• **Text to read**:
_ _ _ _
# Driving to pick up a puppy?



## gabyeddo (Aug 14, 2013)

Anyone here drive across states to pick up your puppy?
If there's a case that you live in west coast and you know that there's a litter from dogs that you really want a puppy from. ( dog sport)
Do you prefer to drive there or have a puppy ship to you?


----------



## CindyMDBecker (Feb 22, 2013)

I drove 5 1/2 hrs one way (from NY to ME) to get my dog from the breeder (twice). No real reason other than I don't fly (scaredy cat) so couldn't bring myself to put a puppy on a plane.


----------



## gabyeddo (Aug 14, 2013)

I live in CA. I'm doing my research on Schutzhund dogs who owners are living on east coast. I'm expecting puppies from these dogs to have high drive and do excellent in Schutzhund.
Do you guys think that I should drive to get a pup and drive back? Or have the breeder ship a pup to me?


----------



## lauren43 (Jun 14, 2014)

You could always fly and drive back. 

Or just fly. Puppies are usually small enough to fly as a carry on.


----------



## lauren43 (Jun 14, 2014)

That being said my breeder assured me that shipping a pup is 100% safe. I know that I personally would have an anxiety attack knowing the pup was flying all alone!


----------



## huntergreen (Jun 28, 2012)

cross country? i would ship. across the state? i would drive.


----------



## LaRen616 (Mar 4, 2010)

I drove 2 hours for Draven (IL).

I drove 2.5 hours for Sinister (IL).

I drove 5.5 hours for an insane Husky puppy (MI).


----------



## GatorDog (Aug 17, 2011)

I drove 18+ hours each way to pick up my puppy when weather was too unpredictable for shipping


----------



## Cassidy's Mom (Mar 30, 2003)

We had Halo shipped from Connecticut to San Francisco, Keefer was shipped from Portland Oregon to Oakland, and we flew to Portland and drove 10 hours home with Dena.
_ _ _ _
• **Data extract**:
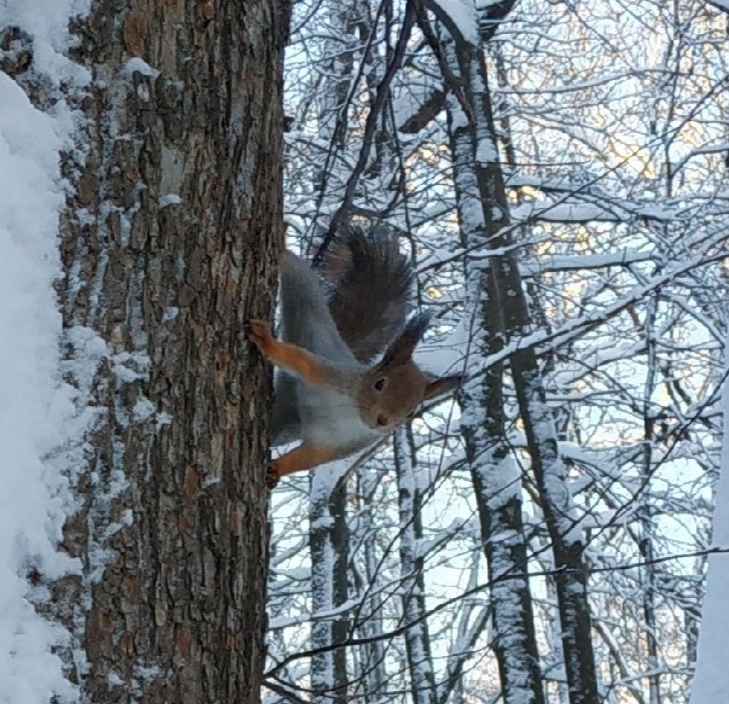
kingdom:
_ _ _ _
• **Goal 1**: Write out the part of the thread on driving to pick up a puppy from "Anyone here drive" to "( dog sport)".
• **Goal 2**:
Answer these questions about the thread on driving to pick up a puppy:
(a) How long did CindyMDBecker drive one way to get a dog from the breeder?
(b) In which state does gabyeddo live?
(c) How many hours did Cassidy's Mom drive home with Dena?
• **Goal 3**: Carry on the thread about driving to pick up a puppy from where it stops.

• **Exercise output 1**:
Anyone here drive across states to pick up your puppy?
If there's a case that you live in west coast and you know that there's a litter from dogs that you really want a puppy from. ( dog sport)

• **Exercise output 2**:
(a) 5 1/2 hours, from NY to ME.
(b) CA.
(c) 10 hours.

• **Exercise output 3**:
With Dena we wanted to meet the breeder, and my husband has relatives in the Portland area, so we flew up on Friday, hung out at the breeder's house for a few hours playing with Dena, then spent the night at his aunt and uncle's house. The next morning we went back and picked Dena up and drove home. I had ordered a crate and had it shipped directly to the breeder's house, so it was waiting for us when we got there. 

We got Keefer from the same breeder, so we felt comfortable having him shipped. We're 15 or 20 minutes from the Oakland airport, and it's a short flight. 

We were anxious about Halo being shipped that far, but she arrived just fine. This was in January, and the weather was terrible that year. The breeder drove 2-1/2 hours to put her on a direct flight from Newark to SFO. It was a long day, she didn't arrive until around 8 or 8:30 at night, and then we had a 35 or 40 minute drive home. We tried to keep busy so we wouldn't worry, going out to lunch and then a trip to Costco, but once we got home I was obsessively checking her flight status online, lol. It had to be culture shock for her, she'd never been outside without snow on the ground, and we were having unseasonably warm weather, around 70 degrees.


----------



## lhczth (Apr 5, 2000)

I have driven to WI, TX , IL and VA for puppies (I am in MI). Also had puppies shipped from CA and TX. I have shipped puppies to CA, TX. I had a woman in AZ fly to MO, meet a friend, drive here and then drive the full 2000 miles home. Sort of depends on what you want to do. A cross country drive with a pup would be more than I would want to do.


----------



## zetti (May 11, 2014)

I've driven from one end of the state of CA to the other for a puppy recently--9 hrs each way.

I have also had puppies shipped to me from out of state & an adult from Europe. None the worse for wear, thankfully.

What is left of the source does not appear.